Our data demonstrated that the inhibition of RNA synthesis, measured by [3H] Uridine incorporation, was only partial suggesting that other mechanisms are implicated in AT7519 induced MM cytotoxicity. The fact that CDKs are closely homologous to GSK-3β (Cohen & Frame, 2001
; Leclerc et al., 2001
; Wyatt et al., 2008
), led us to investigate the role of this kinase in the biological effects of AT7519. Because of their structural similarity, many CDK inhibitors are inhibitors of GSK-3β in isolated biochemical assays (Knockaert et al., 2002
). Given its inhibitory role in the pathogenesis of cancers, GSK-3β had not until recently been considered as a therapeutic target. More recently, several lines of evidence have challenged this view. Whilst GSK-3β promotes oncogenesis and supports cell proliferation in mixed lineage leukemia (MLL), a similar effect has not been seen in other leukemia cell lines (Wang et al., 2008
). Inhibition of GSK-3 induces apoptosis in colon (Shakoori et al., 2005
) prostate cancer cells (Vene et al., 2008
) as well as in chronic lymphocytic leukemia B cells (Ougolkov et al., 2007
); and suppresses cell growth in MM (G-Amlak et al., 2002
). AKT inhibitors induce apoptosis in MM cell lines by decreasing phosphorylation of AKT and GSK-3β at serine 9 (Hideshima et al., 2007
; Neri et al., 2008
), suggesting that it may play a dual role based on cell and cancer type. The role of GSK-3 in MM cell biology has yet to be fully defined. Surprisingly, we observed a rapid dephosphorylation of GSK-3β at serine 9 (its active form). Because GSK-3β is an important kinase involved in several signaling pathways (Grimes & Jope, 2001
), its activity is regulated by several mechanisms and at multiple levels. GSK-3β is constitutively active in MM cells; AKT and other kinases inhibit GSK-3 by phosphorylating the regulatory residues at serine 21 (alpha isoform) or serine 9 (beta isoform). The substrates of GSK-3β include many signaling proteins and transcription factors that regulate growth and survival e.g., cyclin D, cyclin E, c-Myc, NF-KB, beta catenin, p53 (Cohen & Frame, 2001
). Among these substrates, c-Myc, and cyclin D1 were all downregulated whereas p53 was upregulated (data not shown) by AT7519 treatment. No effect was noted on beta catenin (data not shown). In contrast, the upstream pathways of GSK-3 (AKT and p70S6K) were upregulated, suggesting that the activation of GSK-3β was independent of these upstream pathways, and that GSK-3β was a direct target of AT7519. To further understand the role of the activation of GSK-3β in AT7519 induced cytotoxicity, we used a specific inhibitor of GSK-3β, AR-A04414. This inhibitor increased GSK-3β phosphorylation in a dose-dependent manner, associated with a dephosphorylation of glycogen synthase (a primary GSK-3 substrate). Importantly, the inhibition of GSK-3β using AR-A04414 at low doses prior to treatment with AT7519 and GSK-3β knock down using shRNA resulted in partial rescue of cell death. Our findings therefore suggest that the activation of GSK-3β plays a role in the inhibition of MM cell survival. This was interesting given that the in vitro kinase assay demonstrated inhibition of GSK-3β.

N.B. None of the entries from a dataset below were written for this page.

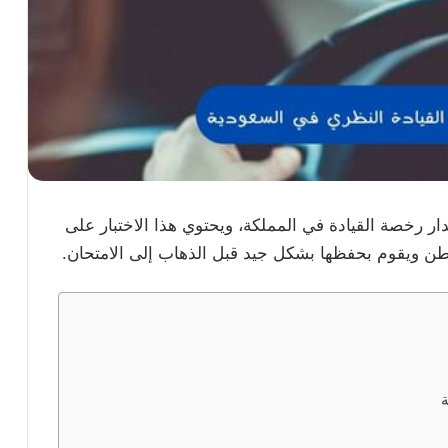
صدار رخصة القيادة في المملكة، ويحتوي هذا الاختبار على
اطن ويقوم بحفظها بشكل جيد قبل الذهاب إلى الامتحان.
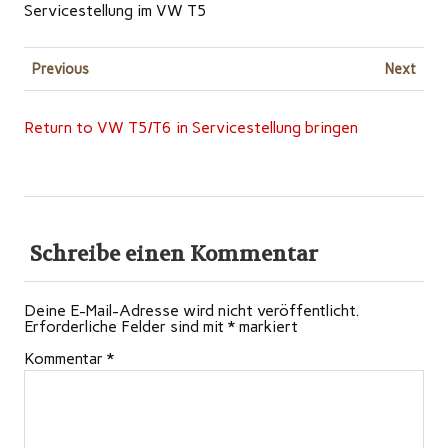
Servicestellung im VW T5
Previous
Next
Return to VW T5/T6 in Servicestellung bringen
Schreibe einen Kommentar
Deine E-Mail-Adresse wird nicht veröffentlicht.
Erforderliche Felder sind mit
*
markiert
Kommentar
*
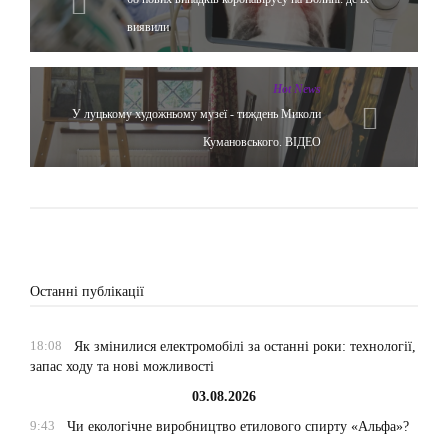
виявили
Hot News
У луцькому художньому музеї - тиждень Миколи
Кумановського. ВІДЕО
Останні публікації
18:08
Як змінилися електромобілі за останні роки: технології,
запас ходу та нові можливості
03.08.2026
9:43
Чи екологічне виробництво етилового спирту «Альфа»?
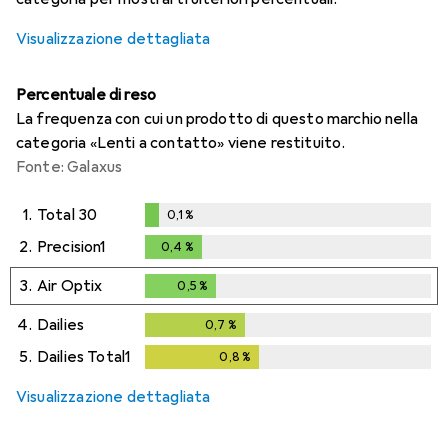
Visualizzazione dettagliata
Percentuale di reso
La frequenza con cui un prodotto di questo marchio nella
categoria «Lenti a contatto» viene restituito.
Fonte: Galaxus
1.
Total 30
0,1
%
0,1
%
2.
Precision1
0,4
%
0,4
%
3.
Air Optix
0,5
%
0,5
%
4.
Dailies
0,7
%
0,7
%
5.
Dailies Total1
0,8
%
0,8
%
Visualizzazione dettagliata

Since AT7519 inhibits transcription, we investigated if dephosphorylation of GSK-3β was a consequence of transcriptional repression by using a specific and selective inhibitor of RNA pol II (alpha-amanitin) (Wieland & Faulstich, 1991
). Treatment with alpha-amanitin did not correlate with GSK-3β dephosphorylation, suggesting that dephosphorylation of GSK-3β occurs independently from the RNA pol II inhibition induced by AT7519.
In conclusion, we have demonstrated that AT7519, a novel small molecule multi-CDK inhibitor, has potent anti MM activity both in vitro and in vivo. In addition, although the inhibition of transcription is an important mechanism common to many CDK inhibitors, molecular studies of AT7519 revealed that GSK-3β plays a crucial role in AT7519-mediated antimyeloma effect. These results thus provide the rationale for future clinical trials of AT7519 in MM patients, as well as provide insights into the potential role of GSK-3β as a therapeutic target in cancer treatment.